Problem to work on:
Please return the lines, both ends included, that run from the one containing "part: (875, 681) -> (845, 848), size x0.7" to the last line of the data below, exactly and alone.
** Records for processing follows **
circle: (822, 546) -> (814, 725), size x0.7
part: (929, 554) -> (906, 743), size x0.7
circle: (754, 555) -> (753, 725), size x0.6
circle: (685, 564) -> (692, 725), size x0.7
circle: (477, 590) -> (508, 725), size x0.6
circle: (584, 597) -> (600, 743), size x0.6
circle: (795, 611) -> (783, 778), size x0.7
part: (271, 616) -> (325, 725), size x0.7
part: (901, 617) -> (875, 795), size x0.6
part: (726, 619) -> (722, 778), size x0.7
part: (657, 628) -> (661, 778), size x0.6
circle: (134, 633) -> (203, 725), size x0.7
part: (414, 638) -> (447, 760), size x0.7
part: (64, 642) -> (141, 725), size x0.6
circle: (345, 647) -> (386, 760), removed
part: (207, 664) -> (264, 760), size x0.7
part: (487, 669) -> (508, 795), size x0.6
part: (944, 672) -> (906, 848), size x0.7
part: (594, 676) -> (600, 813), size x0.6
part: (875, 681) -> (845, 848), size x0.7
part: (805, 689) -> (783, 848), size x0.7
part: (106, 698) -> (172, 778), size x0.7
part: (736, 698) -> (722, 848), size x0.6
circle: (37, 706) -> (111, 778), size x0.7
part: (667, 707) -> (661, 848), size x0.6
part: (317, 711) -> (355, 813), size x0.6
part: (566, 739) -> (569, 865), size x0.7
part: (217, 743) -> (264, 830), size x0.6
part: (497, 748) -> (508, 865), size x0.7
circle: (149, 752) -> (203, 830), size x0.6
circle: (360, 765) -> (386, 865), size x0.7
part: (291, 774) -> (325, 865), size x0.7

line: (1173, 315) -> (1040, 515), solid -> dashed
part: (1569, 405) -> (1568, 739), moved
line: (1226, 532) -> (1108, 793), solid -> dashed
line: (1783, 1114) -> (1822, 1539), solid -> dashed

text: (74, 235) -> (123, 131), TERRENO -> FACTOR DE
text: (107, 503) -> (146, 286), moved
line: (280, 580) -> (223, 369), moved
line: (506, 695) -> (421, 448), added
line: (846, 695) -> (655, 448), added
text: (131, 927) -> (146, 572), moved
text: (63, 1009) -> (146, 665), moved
** End of Records for processing **
Your solution:
part: (875, 681) -> (845, 848), size x0.7
part: (805, 689) -> (783, 848), size x0.7
part: (106, 698) -> (172, 778), size x0.7
part: (736, 698) -> (722, 848), size x0.6
circle: (37, 706) -> (111, 778), size x0.7
part: (667, 707) -> (661, 848), size x0.6
part: (317, 711) -> (355, 813), size x0.6
part: (566, 739) -> (569, 865), size x0.7
part: (217, 743) -> (264, 830), size x0.6
part: (497, 748) -> (508, 865), size x0.7
circle: (149, 752) -> (203, 830), size x0.6
circle: (360, 765) -> (386, 865), size x0.7
part: (291, 774) -> (325, 865), size x0.7

line: (1173, 315) -> (1040, 515), solid -> dashed
part: (1569, 405) -> (1568, 739), moved
line: (1226, 532) -> (1108, 793), solid -> dashed
line: (1783, 1114) -> (1822, 1539), solid -> dashed

text: (74, 235) -> (123, 131), TERRENO -> FACTOR DE
text: (107, 503) -> (146, 286), moved
line: (280, 580) -> (223, 369), moved
line: (506, 695) -> (421, 448), added
line: (846, 695) -> (655, 448), added
text: (131, 927) -> (146, 572), moved
text: (63, 1009) -> (146, 665), moved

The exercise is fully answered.